La question suivante est celle de l’efficacité : combien cette recherche a-t-elle réellement coûté ? À cette échelle, la pression budgétaire est difficile à ignorer, et la réponse dépend largement du périmètre. Une configuration raisonnable consiste à employer de petits modèles à poids ouverts lors de la première passe, puis à réserver les modèles phares aux parties qui exigent un raisonnement plus profond [3].

Pour les équipes, la conclusion est pratique, et non abstraite. Limitez précisément le périmètre, validez tôt et traitez les résultats de l’IA comme des pistes plutôt que comme des réponses définitives. Comme l’a déclaré sans détour Daniel Stenberg de Curl :

L’IA assiste l’examen humain, elle ne le remplace pas

Ce point apparaît clairement dans un audit de Curl. Mythos a signalé cinq problèmes, mais l’examen manuel a réduit cette liste à un CVE de faible gravité et un bug [4].

FAQ

Cette faille pourrait-elle exposer une clé privée dans des systèmes réels ?

Oui. Si quelqu’un exploite une faille donnant un accès au niveau du noyau, il peut prendre le contrôle de l’ensemble du système. Cela peut exposer des données sensibles, notamment les clés privées stockées sur ces machines.

La recherche montre que l’analyse assistée par l’IA peut découvrir et enchaîner des vulnérabilités complexes. En clair, les attaquants peuvent avoir davantage de facilité à relier de petites failles pour produire une compromission bien plus importante, ce qui accroît le risque d’attaques à grande échelle.

Pourquoi l’audit a-t-il coûté environ $100,000 ?

Le coût d’environ $100,000 provient de l’utilisation intensive des ressources de calcul spécialisées, des outils avancés et de l’infrastructure de test nécessaires pour mener une analyse de sécurité approfondie pendant 60 heures.

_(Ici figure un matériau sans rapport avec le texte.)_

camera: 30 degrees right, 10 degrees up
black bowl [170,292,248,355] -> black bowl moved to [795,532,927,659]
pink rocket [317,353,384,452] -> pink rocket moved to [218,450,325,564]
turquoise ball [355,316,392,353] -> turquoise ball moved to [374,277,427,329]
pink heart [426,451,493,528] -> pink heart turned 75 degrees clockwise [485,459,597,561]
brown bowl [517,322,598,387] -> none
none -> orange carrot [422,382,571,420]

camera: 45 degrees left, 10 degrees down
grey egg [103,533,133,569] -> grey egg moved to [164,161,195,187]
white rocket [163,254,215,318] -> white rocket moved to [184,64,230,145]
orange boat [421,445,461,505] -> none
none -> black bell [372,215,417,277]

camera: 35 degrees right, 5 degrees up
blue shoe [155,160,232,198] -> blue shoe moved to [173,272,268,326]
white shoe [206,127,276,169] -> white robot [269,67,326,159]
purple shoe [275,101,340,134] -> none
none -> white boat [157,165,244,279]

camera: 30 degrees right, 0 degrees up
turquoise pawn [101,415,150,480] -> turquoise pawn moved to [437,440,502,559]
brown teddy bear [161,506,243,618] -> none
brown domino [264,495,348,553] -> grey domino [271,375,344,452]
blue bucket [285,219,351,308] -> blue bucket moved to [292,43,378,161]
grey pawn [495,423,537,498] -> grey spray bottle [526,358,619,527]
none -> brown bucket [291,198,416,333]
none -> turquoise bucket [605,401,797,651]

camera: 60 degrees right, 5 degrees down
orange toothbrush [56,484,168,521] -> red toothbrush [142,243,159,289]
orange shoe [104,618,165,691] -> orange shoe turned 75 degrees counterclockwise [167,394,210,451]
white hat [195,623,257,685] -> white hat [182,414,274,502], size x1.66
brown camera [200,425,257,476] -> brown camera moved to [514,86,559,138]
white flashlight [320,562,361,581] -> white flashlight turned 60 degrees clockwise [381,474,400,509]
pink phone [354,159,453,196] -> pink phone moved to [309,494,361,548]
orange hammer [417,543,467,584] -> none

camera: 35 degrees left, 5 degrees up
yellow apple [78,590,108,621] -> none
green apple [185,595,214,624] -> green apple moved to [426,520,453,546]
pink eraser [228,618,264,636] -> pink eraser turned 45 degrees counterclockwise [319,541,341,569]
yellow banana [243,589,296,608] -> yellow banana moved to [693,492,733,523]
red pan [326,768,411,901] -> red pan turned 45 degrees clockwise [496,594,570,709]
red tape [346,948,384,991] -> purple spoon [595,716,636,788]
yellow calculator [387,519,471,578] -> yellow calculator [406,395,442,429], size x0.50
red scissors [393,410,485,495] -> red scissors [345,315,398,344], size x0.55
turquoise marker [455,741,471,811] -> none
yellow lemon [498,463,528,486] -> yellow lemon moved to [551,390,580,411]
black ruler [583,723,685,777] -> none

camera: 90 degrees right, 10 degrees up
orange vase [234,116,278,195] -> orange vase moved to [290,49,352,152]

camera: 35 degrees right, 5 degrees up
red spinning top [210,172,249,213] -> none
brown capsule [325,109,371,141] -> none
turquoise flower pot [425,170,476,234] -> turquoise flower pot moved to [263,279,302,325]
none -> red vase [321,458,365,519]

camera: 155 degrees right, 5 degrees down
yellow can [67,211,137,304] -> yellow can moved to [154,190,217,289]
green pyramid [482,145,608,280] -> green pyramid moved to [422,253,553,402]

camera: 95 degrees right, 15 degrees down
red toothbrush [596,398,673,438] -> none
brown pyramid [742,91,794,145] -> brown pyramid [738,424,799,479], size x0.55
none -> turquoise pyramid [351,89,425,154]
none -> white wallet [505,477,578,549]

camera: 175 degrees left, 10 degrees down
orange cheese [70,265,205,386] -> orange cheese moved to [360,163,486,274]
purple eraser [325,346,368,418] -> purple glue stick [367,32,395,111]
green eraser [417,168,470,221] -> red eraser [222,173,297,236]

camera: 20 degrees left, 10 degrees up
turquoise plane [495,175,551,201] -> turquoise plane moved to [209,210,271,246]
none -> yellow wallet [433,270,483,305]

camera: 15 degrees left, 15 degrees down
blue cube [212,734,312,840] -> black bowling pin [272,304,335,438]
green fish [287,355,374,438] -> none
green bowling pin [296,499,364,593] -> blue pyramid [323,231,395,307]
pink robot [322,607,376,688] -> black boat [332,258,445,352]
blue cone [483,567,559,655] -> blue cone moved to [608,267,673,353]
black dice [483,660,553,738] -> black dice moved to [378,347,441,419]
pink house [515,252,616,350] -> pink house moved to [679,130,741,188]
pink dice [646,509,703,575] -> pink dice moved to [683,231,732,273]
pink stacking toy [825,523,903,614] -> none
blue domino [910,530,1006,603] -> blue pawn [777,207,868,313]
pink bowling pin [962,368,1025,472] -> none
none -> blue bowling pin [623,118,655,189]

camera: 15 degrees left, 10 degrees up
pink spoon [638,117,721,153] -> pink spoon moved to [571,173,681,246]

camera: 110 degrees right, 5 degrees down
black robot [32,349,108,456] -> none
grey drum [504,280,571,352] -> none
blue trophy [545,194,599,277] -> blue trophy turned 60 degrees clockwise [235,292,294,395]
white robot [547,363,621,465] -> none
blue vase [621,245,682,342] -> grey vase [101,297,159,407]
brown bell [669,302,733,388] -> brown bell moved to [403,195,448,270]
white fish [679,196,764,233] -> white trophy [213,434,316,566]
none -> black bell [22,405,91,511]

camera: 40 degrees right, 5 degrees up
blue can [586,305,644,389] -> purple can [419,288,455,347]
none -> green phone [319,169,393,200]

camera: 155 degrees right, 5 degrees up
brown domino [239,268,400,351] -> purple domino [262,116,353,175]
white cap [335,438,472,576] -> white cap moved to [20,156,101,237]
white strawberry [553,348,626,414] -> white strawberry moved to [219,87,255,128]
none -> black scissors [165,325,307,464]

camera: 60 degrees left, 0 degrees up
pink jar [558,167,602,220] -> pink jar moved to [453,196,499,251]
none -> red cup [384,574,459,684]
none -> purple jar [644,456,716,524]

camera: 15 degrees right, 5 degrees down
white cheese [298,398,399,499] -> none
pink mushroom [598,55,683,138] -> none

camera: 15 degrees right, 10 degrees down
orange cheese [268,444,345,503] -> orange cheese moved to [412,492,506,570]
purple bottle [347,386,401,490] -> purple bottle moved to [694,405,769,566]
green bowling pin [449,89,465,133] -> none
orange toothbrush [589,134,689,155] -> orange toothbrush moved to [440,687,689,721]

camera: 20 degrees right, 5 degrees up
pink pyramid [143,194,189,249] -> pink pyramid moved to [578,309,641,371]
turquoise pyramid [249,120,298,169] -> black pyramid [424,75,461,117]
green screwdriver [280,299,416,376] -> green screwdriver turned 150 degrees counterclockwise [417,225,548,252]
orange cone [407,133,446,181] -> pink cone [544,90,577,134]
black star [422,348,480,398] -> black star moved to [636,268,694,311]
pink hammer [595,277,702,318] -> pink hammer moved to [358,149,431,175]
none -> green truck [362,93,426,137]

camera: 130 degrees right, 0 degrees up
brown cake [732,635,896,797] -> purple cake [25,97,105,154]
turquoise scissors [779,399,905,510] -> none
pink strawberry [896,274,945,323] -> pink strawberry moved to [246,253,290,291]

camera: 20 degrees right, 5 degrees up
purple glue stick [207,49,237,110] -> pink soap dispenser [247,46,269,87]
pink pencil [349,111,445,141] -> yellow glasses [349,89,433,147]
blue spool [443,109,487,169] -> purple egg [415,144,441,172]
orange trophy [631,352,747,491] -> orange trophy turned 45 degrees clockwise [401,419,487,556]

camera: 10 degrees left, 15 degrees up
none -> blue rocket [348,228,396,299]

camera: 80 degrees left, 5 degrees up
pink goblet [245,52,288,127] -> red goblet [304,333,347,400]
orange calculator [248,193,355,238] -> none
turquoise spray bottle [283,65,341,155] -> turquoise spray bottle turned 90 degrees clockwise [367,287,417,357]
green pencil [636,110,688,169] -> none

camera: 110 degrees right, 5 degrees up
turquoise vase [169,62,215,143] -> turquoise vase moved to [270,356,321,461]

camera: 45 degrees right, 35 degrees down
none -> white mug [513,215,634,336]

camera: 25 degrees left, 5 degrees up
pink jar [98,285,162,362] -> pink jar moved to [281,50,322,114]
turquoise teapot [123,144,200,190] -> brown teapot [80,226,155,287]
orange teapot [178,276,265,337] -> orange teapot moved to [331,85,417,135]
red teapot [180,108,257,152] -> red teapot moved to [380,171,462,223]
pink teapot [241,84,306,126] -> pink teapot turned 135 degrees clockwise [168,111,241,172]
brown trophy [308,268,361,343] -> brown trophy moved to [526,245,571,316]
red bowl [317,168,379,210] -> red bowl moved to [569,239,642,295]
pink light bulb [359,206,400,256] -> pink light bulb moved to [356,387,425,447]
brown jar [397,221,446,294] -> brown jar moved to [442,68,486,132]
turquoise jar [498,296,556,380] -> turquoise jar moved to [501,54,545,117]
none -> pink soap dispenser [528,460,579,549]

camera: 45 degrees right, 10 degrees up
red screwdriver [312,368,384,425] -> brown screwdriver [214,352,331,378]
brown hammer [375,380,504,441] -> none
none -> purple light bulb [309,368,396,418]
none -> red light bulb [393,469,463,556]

Il couvrait également le travail technique requis pour identifier, vérifier et documenter des failles critiques dans des systèmes cryptographiques complexes et à forts enjeux.

Qu’ont vérifié les humains que l’IA ne pouvait pas vérifier ?

Les personnes ont contrôlé les découvertes de l’IA en lisant elles-mêmes le code source et en examinant chaque cas manuellement afin de repérer les erreurs.

Elles ont constaté que de nombreux problèmes « confirmés » par l’IA étaient en réalité des faux positifs ou de simples bugs, et non des failles de sécurité. Cet examen supplémentaire a permis de s’assurer que les découvertes très graves étaient exactes avant que quiconque ne les considère comme valides.